TurnTrout comments on Reversible changes: consider a bucket of water

TurnTrout 27 Aug 2019 1:32 UTC
LW: 2 AF: 1
0
AF
The agent would still walk around for reasonable farsightedness; kicking the bucket into the pool perturbs most AUs. There’s no real “risk” to not kicking the bucket.

AUP is only defined over states for MDPs because states are the observations. AUP in partially observable environments uses reward functions over sensory inputs.
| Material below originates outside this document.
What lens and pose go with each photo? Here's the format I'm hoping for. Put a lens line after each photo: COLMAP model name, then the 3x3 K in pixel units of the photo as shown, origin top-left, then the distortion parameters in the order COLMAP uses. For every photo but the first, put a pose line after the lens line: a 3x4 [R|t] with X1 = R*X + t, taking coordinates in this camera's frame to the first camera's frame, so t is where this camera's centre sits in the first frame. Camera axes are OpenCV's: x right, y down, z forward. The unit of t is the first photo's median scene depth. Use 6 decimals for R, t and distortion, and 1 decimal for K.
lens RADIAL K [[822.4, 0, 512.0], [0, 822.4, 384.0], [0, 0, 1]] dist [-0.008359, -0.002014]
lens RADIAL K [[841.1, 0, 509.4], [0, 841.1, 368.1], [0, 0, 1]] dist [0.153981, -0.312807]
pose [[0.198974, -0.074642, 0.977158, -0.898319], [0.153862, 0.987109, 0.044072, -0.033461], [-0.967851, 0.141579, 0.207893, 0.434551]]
Again, I assert we don’t need to think about molecules or ontologies.

But, as covered in the discussion linked above, worrying about penalizing molecular shifts or not misses the point of impact: the agent doesn’t catastrophically reappropriate our power, so we can still get it to do what we want. (The thread is another place to recalibrate on what I’ve tried to communicate thus far.)

The truth is that, with a tiny set of exceptions, all our actions are irreversible, shutting down many possibilities for ever.
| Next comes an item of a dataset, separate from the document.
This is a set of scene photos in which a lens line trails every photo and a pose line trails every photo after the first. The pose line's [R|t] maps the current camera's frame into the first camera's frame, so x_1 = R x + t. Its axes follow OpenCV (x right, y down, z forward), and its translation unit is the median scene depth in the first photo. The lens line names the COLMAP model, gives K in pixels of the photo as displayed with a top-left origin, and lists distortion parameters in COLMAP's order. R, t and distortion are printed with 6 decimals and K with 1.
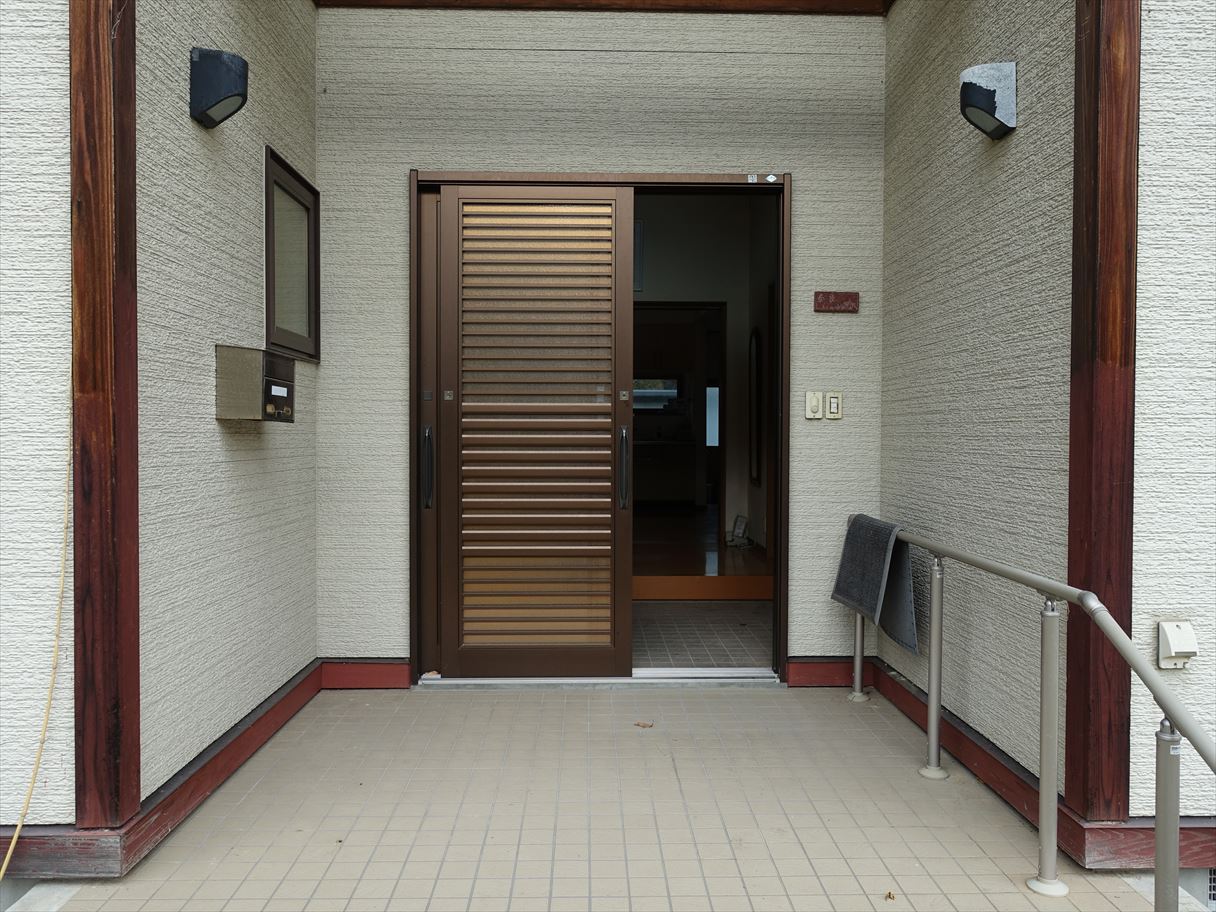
lens RADIAL K [[921.1, 0, 608.0], [0, 921.1, 456.0], [0, 0, 1]] dist [-0.033394, -0.001672]
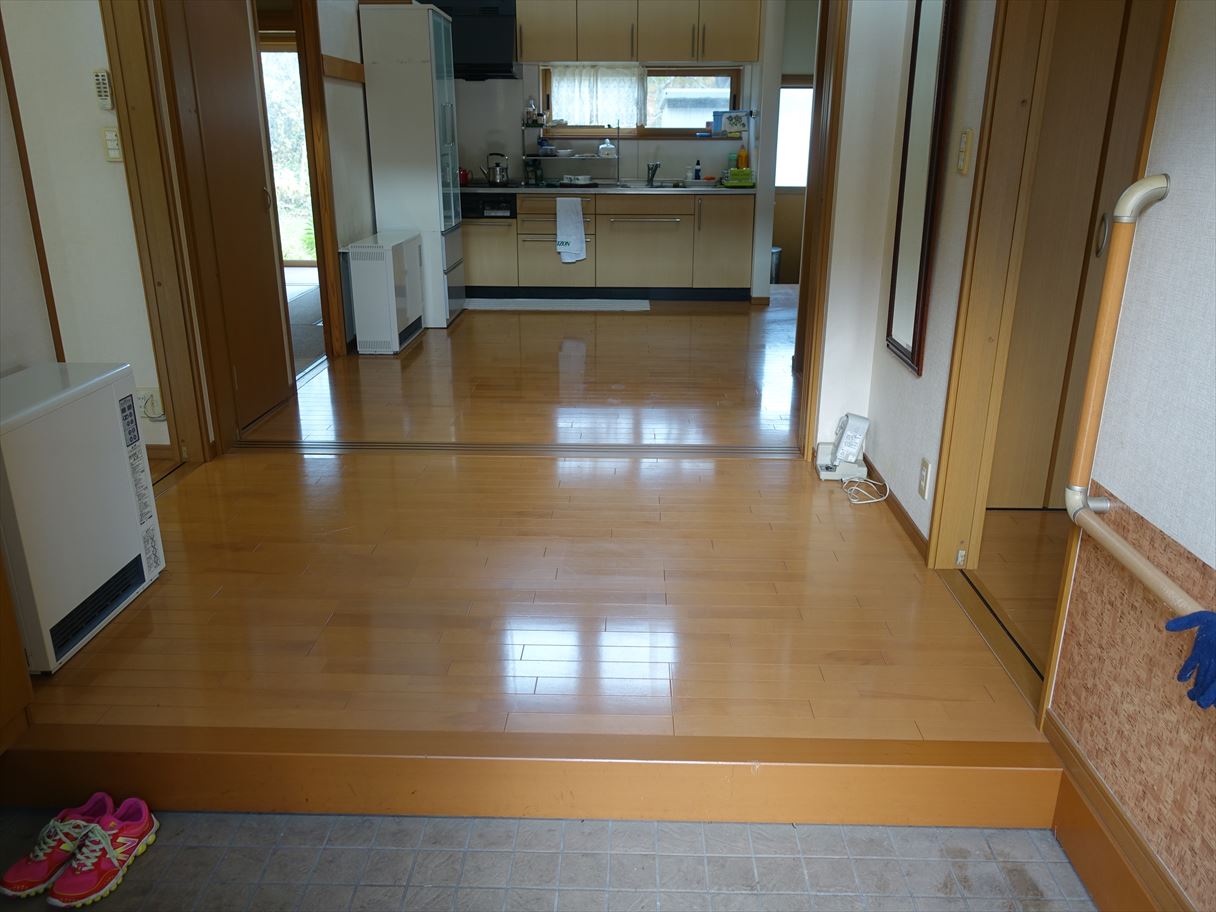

AUP doesn’t care much at all about literal reversibility.
- Vika 29 Aug 2019 10:50 UTC
  LW: 24 AF: 11
  0
  AF Parent
  I think the discussion of reversibility and molecules is a distraction from the core of Stuart’s objection. I think he is saying that a value-agnostic impact measure cannot distinguish between the cases where the water in the bucket is or isn’t valuable (e.g. whether it has sentimental value to someone).
  If AUP is not value-agnostic, it is using human preference information to fill in the “what we want” part of your definition of impact, i.e. define the auxiliary utility functions. In this case I would expect you and Stuart to be in agreement.
  If AUP is value-agnostic, it is not using human preference information. Then I don’t see how the state representation/ontology invariance property helps to distinguish between the two cases. As discussed in this comment, state representation invariance holds over all representations that are consistent with the true human reward function. Thus, you can distinguish the two cases as long as you are using one of these reward-consistent representations. However, since a value-agnostic impact measure does not have access to the true reward function, you cannot guarantee that the state representation you are using to compute AUP is in the reward-consistent set. Then, you could fail to distinguish between the two cases, giving the same penalty for kicking a more or less valuable bucket.
  - Stuart_Armstrong 30 Aug 2019 19:18 UTC
    LW: 6 AF: 3
    0
    AF Parent
    That’s an excellent summary.
  - TurnTrout 29 Aug 2019 14:55 UTC
    LW: 4 AF: 2
    0
    AF Parent
    I agree that it’s not the core, and I think this is a very cogent summary. There’s a deeper disagreement about what we need done that I’ll lay out in detail in Reframing Impact.
- Stuart_Armstrong 27 Aug 2019 16:27 UTC
  LW: 5 AF: 3
  0
  AF Parent
  I’ve added an edit to the post, to show the problem: sometimes, the robot can’t kick the bucket, sometimes it must. And only human preferences distinguish these two cases. So, without knowing these preferences, how can it decide?
- Stuart_Armstrong 27 Aug 2019 3:09 UTC
  LW: 4 AF: 3
  0
  AF Parent
  
  kicking the bucket into the pool perturbs most AUs. There’s no real “risk” to not kicking the bucket.
  
  In this specific setup, no. But sometimes kicking the bucket is fine; sometimes kicking the metaphorical equivalent of the bucket is necessary. If the AI is never willing to kick the bucket—ie never willing to take actions that might, for certain utility functions, cause huge and irreparable harm—then it’s not willing to take any action at all.